Provided entries:
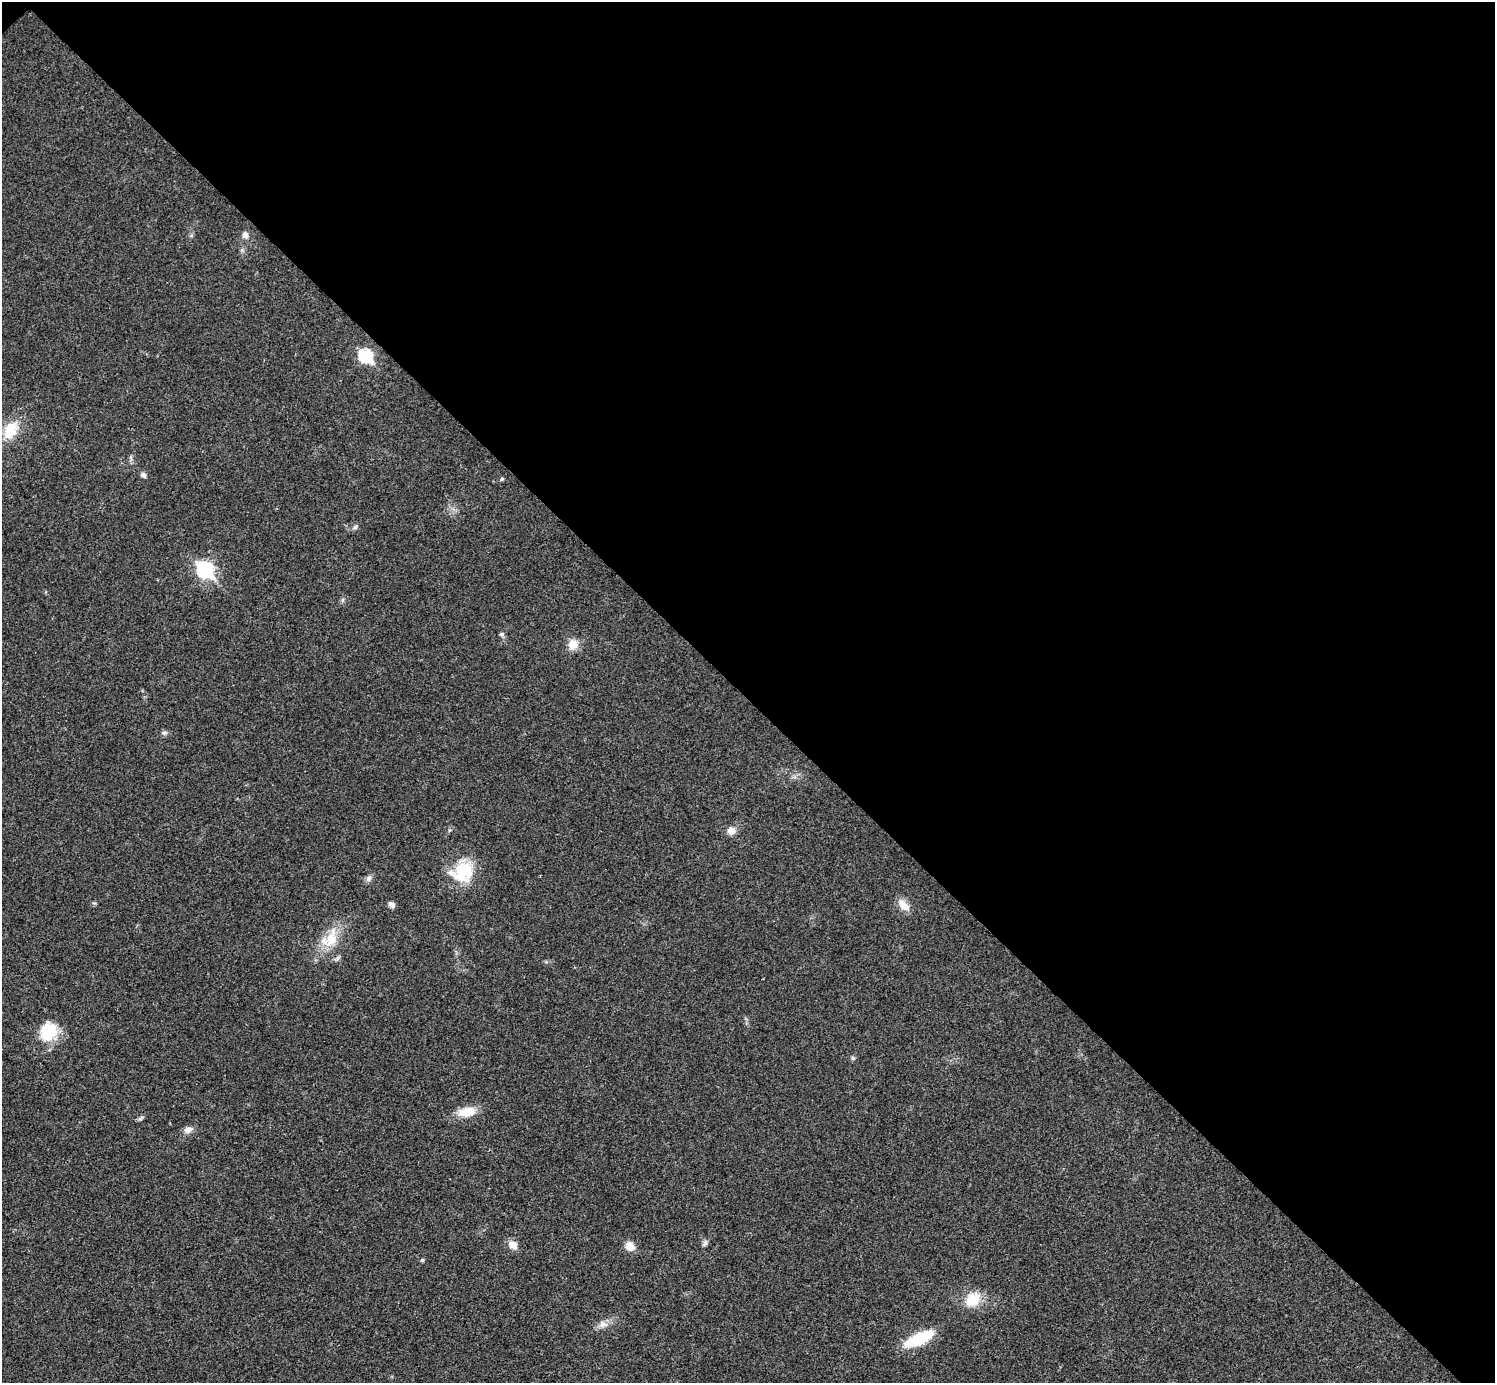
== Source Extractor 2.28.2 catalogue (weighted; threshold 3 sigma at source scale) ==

--

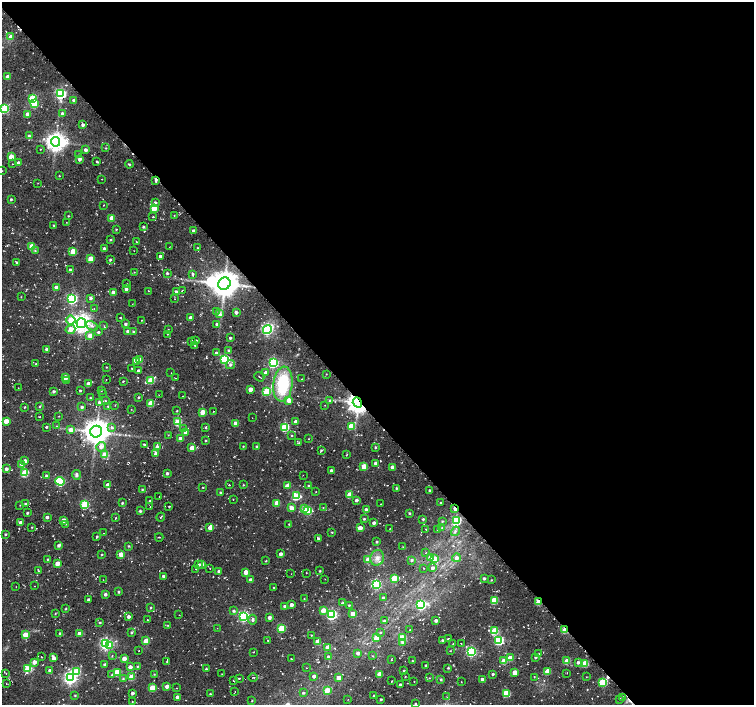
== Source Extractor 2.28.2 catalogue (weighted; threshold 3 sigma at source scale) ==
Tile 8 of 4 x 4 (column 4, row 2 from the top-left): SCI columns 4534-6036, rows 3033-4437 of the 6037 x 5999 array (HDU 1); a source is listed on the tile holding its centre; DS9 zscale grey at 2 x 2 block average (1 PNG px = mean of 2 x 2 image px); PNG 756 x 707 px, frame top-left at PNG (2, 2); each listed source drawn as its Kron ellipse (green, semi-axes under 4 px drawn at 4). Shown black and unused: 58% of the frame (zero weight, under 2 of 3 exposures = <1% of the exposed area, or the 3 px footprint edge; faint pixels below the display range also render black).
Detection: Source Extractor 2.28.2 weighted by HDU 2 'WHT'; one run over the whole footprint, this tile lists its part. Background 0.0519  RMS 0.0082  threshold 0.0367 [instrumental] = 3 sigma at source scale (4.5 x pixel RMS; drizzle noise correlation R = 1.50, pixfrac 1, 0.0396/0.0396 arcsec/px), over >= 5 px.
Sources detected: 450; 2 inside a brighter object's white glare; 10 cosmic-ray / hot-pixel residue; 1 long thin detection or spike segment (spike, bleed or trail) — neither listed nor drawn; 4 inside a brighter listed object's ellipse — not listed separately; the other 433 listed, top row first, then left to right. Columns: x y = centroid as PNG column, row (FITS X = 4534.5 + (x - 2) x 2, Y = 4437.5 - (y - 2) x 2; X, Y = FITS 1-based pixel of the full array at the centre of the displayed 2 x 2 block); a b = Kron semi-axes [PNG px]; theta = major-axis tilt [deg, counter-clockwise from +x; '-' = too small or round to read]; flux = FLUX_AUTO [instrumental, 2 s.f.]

---

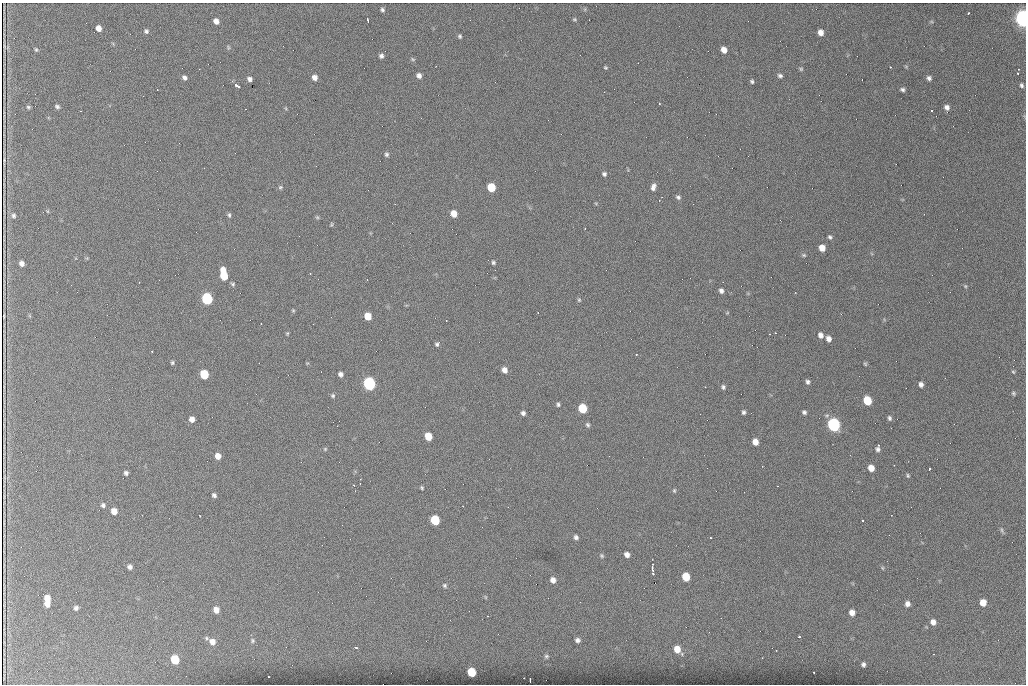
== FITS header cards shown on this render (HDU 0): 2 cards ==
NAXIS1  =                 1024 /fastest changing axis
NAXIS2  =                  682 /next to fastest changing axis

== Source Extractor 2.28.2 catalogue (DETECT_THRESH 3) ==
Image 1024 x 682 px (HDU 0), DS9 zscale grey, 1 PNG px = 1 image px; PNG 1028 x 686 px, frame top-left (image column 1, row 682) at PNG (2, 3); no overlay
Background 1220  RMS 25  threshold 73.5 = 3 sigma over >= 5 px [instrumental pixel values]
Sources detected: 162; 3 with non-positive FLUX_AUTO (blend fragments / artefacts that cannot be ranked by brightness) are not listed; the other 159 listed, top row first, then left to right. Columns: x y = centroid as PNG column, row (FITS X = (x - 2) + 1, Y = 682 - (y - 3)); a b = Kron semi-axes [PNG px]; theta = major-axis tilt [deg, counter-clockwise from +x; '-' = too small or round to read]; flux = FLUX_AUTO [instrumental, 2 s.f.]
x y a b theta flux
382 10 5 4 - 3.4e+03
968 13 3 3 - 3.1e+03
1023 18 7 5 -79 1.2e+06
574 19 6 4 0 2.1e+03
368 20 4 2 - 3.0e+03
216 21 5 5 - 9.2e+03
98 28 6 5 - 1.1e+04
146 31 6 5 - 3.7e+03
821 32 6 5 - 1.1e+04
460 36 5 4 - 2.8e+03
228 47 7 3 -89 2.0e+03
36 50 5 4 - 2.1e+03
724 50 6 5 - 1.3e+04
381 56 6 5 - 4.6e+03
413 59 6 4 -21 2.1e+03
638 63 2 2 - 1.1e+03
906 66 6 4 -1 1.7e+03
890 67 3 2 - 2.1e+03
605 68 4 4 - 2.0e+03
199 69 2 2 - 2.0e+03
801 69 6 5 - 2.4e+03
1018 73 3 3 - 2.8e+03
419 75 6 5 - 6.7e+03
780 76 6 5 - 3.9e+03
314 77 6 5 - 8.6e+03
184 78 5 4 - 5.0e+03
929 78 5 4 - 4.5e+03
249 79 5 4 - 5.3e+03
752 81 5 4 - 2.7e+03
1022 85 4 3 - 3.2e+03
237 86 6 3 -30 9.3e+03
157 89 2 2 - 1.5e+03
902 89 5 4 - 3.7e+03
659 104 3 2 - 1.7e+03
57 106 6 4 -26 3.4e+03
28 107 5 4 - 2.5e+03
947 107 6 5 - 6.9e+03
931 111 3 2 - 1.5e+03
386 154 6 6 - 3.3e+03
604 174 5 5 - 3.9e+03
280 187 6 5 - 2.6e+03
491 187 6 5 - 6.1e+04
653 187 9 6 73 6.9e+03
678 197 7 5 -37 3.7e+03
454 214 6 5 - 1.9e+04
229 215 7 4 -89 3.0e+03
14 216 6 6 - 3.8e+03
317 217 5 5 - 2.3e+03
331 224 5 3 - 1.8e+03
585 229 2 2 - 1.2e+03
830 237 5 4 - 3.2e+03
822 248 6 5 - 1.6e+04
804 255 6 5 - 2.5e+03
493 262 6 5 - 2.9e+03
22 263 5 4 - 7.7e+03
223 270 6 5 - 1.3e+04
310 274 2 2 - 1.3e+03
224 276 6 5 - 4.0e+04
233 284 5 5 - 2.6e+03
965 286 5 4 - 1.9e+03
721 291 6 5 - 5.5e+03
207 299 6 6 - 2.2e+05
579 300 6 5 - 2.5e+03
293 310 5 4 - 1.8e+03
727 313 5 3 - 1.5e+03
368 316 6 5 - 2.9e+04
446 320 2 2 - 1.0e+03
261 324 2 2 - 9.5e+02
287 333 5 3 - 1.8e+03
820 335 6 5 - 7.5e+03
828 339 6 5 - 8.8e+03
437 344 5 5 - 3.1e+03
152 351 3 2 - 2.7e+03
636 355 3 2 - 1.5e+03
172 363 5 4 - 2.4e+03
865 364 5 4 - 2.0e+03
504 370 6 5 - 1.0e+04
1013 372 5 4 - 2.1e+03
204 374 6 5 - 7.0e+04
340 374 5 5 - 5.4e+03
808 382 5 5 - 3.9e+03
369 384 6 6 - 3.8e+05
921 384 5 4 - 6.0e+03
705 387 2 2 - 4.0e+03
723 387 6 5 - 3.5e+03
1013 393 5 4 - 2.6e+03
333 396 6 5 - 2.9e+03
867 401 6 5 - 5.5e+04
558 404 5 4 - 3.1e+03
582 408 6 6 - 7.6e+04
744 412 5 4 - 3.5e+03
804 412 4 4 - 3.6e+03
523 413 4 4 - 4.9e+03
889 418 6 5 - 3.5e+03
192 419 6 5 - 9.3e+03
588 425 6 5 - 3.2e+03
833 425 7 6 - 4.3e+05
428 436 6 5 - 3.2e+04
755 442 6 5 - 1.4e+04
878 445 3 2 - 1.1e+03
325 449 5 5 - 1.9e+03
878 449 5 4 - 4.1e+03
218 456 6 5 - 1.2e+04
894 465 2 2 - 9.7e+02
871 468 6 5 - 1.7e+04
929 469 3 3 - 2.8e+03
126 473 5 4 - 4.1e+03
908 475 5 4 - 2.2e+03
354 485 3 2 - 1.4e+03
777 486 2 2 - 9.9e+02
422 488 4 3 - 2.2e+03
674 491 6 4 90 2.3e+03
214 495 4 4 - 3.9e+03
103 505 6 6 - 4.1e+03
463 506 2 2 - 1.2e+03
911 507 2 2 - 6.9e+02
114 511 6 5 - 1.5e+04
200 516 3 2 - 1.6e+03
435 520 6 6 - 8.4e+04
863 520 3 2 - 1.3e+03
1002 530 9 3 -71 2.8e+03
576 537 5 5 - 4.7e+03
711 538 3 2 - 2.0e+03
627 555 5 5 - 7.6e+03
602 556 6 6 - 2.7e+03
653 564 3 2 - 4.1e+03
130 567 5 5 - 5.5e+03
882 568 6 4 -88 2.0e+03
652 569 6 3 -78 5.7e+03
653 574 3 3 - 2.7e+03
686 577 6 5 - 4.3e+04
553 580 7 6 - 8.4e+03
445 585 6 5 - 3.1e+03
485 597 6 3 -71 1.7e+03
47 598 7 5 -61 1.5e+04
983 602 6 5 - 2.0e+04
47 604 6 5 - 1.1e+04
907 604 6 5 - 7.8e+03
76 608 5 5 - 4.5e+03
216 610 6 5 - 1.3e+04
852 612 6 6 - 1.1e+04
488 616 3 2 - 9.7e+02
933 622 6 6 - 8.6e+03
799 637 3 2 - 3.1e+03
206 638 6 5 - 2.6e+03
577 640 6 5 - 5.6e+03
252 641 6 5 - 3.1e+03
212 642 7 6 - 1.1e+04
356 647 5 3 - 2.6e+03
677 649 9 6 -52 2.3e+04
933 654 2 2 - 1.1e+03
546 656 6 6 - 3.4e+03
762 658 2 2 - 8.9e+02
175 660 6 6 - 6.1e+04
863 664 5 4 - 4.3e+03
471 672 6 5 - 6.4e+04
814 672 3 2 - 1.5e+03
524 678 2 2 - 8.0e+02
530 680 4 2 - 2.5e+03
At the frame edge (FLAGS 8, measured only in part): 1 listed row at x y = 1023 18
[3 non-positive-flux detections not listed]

Goal:
List every line in the entries above that contains the word "render". Case matters.

Exercise solution:
Tile 8 of 4 x 4 (column 4, row 2 from the top-left): SCI columns 4534-6036, rows 3033-4437 of the 6037 x 5999 array (HDU 1); a source is listed on the tile holding its centre; DS9 zscale grey at 2 x 2 block average (1 PNG px = mean of 2 x 2 image px); PNG 756 x 707 px, frame top-left at PNG (2, 2); each listed source drawn as its Kron ellipse (green, semi-axes under 4 px drawn at 4). Shown black and unused: 58% of the frame (zero weight, under 2 of 3 exposures = <1% of the exposed area, or the 3 px footprint edge; faint pixels below the display range also render black).
== FITS header cards shown on this render (HDU 0): 2 cards ==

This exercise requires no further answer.